- _Input rows_
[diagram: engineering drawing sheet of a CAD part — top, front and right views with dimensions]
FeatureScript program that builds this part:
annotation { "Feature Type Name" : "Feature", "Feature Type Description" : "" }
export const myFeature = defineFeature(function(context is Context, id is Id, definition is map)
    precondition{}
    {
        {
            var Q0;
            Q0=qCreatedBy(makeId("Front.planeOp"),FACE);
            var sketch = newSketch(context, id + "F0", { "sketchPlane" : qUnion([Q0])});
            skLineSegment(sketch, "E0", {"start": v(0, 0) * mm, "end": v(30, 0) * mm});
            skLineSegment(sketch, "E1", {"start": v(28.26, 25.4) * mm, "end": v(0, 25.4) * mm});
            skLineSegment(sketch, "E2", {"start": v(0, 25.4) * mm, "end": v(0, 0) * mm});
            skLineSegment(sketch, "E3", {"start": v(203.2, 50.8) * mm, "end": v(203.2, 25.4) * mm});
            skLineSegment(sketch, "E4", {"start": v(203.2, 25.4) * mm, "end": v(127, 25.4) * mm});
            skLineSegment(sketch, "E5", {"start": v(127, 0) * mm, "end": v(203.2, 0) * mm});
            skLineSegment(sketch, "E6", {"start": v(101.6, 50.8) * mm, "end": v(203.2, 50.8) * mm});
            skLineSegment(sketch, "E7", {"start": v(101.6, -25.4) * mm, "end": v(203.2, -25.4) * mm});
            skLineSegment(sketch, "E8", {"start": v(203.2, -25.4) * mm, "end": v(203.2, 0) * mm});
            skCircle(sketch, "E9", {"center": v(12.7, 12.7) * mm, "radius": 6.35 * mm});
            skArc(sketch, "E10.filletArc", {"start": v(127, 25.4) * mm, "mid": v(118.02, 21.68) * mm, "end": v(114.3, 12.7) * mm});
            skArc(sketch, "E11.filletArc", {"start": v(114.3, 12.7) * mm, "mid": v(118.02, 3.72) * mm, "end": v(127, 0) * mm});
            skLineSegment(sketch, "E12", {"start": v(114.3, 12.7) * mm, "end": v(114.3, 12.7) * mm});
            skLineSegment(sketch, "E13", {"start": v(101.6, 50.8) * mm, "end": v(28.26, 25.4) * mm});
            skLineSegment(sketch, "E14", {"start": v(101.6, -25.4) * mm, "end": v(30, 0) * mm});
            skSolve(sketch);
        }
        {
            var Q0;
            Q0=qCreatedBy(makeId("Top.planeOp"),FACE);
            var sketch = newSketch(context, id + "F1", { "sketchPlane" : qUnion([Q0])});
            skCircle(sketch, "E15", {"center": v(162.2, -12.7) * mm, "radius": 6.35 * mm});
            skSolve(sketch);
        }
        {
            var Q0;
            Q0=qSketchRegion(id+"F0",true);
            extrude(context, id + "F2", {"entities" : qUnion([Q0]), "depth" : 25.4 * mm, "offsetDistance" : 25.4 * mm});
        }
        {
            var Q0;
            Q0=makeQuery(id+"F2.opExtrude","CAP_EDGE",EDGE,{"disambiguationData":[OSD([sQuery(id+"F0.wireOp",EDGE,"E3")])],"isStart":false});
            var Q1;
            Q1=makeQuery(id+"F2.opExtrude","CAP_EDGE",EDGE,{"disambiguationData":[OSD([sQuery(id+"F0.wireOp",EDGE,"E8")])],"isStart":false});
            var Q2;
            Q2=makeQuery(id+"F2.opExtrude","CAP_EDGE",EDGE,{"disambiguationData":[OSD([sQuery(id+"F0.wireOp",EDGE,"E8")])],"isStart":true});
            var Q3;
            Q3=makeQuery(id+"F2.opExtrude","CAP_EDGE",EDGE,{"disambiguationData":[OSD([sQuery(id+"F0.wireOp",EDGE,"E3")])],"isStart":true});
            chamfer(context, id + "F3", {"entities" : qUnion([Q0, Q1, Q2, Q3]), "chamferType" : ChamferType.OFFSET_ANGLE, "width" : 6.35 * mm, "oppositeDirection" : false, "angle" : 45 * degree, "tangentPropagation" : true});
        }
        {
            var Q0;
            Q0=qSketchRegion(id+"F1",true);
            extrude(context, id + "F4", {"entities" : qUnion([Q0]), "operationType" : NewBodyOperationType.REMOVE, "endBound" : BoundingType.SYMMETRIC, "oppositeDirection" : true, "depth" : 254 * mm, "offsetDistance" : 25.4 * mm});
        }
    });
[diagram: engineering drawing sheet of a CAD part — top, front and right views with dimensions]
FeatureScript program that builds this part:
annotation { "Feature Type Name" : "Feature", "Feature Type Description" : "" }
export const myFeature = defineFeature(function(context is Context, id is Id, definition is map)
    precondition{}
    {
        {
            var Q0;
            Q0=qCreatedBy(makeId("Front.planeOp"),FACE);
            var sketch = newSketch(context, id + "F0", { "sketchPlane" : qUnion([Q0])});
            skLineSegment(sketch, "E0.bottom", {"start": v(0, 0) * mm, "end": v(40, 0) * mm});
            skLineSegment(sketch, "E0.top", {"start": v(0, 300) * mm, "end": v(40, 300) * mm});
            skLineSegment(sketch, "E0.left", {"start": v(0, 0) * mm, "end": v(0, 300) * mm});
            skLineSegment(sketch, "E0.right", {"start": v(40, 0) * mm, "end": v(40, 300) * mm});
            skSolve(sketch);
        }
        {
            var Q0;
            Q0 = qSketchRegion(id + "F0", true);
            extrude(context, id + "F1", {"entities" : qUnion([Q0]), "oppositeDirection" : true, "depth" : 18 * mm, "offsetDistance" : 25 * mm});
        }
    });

- _Requirements_
Replace "myFeature" with "buildPart" everywhere it occurs in the lines above, and leave everything else the same.

- _Exercise answer_
[diagram: engineering drawing sheet of a CAD part — top, front and right views with dimensions]
FeatureScript program that builds this part:
annotation { "Feature Type Name" : "Feature", "Feature Type Description" : "" }
export const buildPart = defineFeature(function(context is Context, id is Id, definition is map)
    precondition{}
    {
        {
            var Q0;
            Q0=qCreatedBy(makeId("Front.planeOp"),FACE);
            var sketch = newSketch(context, id + "F0", { "sketchPlane" : qUnion([Q0])});
            skLineSegment(sketch, "E0", {"start": v(0, 0) * mm, "end": v(30, 0) * mm});
            skLineSegment(sketch, "E1", {"start": v(28.26, 25.4) * mm, "end": v(0, 25.4) * mm});
            skLineSegment(sketch, "E2", {"start": v(0, 25.4) * mm, "end": v(0, 0) * mm});
            skLineSegment(sketch, "E3", {"start": v(203.2, 50.8) * mm, "end": v(203.2, 25.4) * mm});
            skLineSegment(sketch, "E4", {"start": v(203.2, 25.4) * mm, "end": v(127, 25.4) * mm});
            skLineSegment(sketch, "E5", {"start": v(127, 0) * mm, "end": v(203.2, 0) * mm});
            skLineSegment(sketch, "E6", {"start": v(101.6, 50.8) * mm, "end": v(203.2, 50.8) * mm});
            skLineSegment(sketch, "E7", {"start": v(101.6, -25.4) * mm, "end": v(203.2, -25.4) * mm});
            skLineSegment(sketch, "E8", {"start": v(203.2, -25.4) * mm, "end": v(203.2, 0) * mm});
            skCircle(sketch, "E9", {"center": v(12.7, 12.7) * mm, "radius": 6.35 * mm});
            skArc(sketch, "E10.filletArc", {"start": v(127, 25.4) * mm, "mid": v(118.02, 21.68) * mm, "end": v(114.3, 12.7) * mm});
            skArc(sketch, "E11.filletArc", {"start": v(114.3, 12.7) * mm, "mid": v(118.02, 3.72) * mm, "end": v(127, 0) * mm});
            skLineSegment(sketch, "E12", {"start": v(114.3, 12.7) * mm, "end": v(114.3, 12.7) * mm});
            skLineSegment(sketch, "E13", {"start": v(101.6, 50.8) * mm, "end": v(28.26, 25.4) * mm});
            skLineSegment(sketch, "E14", {"start": v(101.6, -25.4) * mm, "end": v(30, 0) * mm});
            skSolve(sketch);
        }
        {
            var Q0;
            Q0=qCreatedBy(makeId("Top.planeOp"),FACE);
            var sketch = newSketch(context, id + "F1", { "sketchPlane" : qUnion([Q0])});
            skCircle(sketch, "E15", {"center": v(162.2, -12.7) * mm, "radius": 6.35 * mm});
            skSolve(sketch);
        }
        {
            var Q0;
            Q0=qSketchRegion(id+"F0",true);
            extrude(context, id + "F2", {"entities" : qUnion([Q0]), "depth" : 25.4 * mm, "offsetDistance" : 25.4 * mm});
        }
        {
            var Q0;
            Q0=makeQuery(id+"F2.opExtrude","CAP_EDGE",EDGE,{"disambiguationData":[OSD([sQuery(id+"F0.wireOp",EDGE,"E3")])],"isStart":false});
            var Q1;
            Q1=makeQuery(id+"F2.opExtrude","CAP_EDGE",EDGE,{"disambiguationData":[OSD([sQuery(id+"F0.wireOp",EDGE,"E8")])],"isStart":false});
            var Q2;
            Q2=makeQuery(id+"F2.opExtrude","CAP_EDGE",EDGE,{"disambiguationData":[OSD([sQuery(id+"F0.wireOp",EDGE,"E8")])],"isStart":true});
            var Q3;
            Q3=makeQuery(id+"F2.opExtrude","CAP_EDGE",EDGE,{"disambiguationData":[OSD([sQuery(id+"F0.wireOp",EDGE,"E3")])],"isStart":true});
            chamfer(context, id + "F3", {"entities" : qUnion([Q0, Q1, Q2, Q3]), "chamferType" : ChamferType.OFFSET_ANGLE, "width" : 6.35 * mm, "oppositeDirection" : false, "angle" : 45 * degree, "tangentPropagation" : true});
        }
        {
            var Q0;
            Q0=qSketchRegion(id+"F1",true);
            extrude(context, id + "F4", {"entities" : qUnion([Q0]), "operationType" : NewBodyOperationType.REMOVE, "endBound" : BoundingType.SYMMETRIC, "oppositeDirection" : true, "depth" : 254 * mm, "offsetDistance" : 25.4 * mm});
        }
    });
[diagram: engineering drawing sheet of a CAD part — top, front and right views with dimensions]
FeatureScript program that builds this part:
annotation { "Feature Type Name" : "Feature", "Feature Type Description" : "" }
export const buildPart = defineFeature(function(context is Context, id is Id, definition is map)
    precondition{}
    {
        {
            var Q0;
            Q0=qCreatedBy(makeId("Front.planeOp"),FACE);
            var sketch = newSketch(context, id + "F0", { "sketchPlane" : qUnion([Q0])});
            skLineSegment(sketch, "E0.bottom", {"start": v(0, 0) * mm, "end": v(40, 0) * mm});
            skLineSegment(sketch, "E0.top", {"start": v(0, 300) * mm, "end": v(40, 300) * mm});
            skLineSegment(sketch, "E0.left", {"start": v(0, 0) * mm, "end": v(0, 300) * mm});
            skLineSegment(sketch, "E0.right", {"start": v(40, 0) * mm, "end": v(40, 300) * mm});
            skSolve(sketch);
        }
        {
            var Q0;
            Q0 = qSketchRegion(id + "F0", true);
            extrude(context, id + "F1", {"entities" : qUnion([Q0]), "oppositeDirection" : true, "depth" : 18 * mm, "offsetDistance" : 25 * mm});
        }
    });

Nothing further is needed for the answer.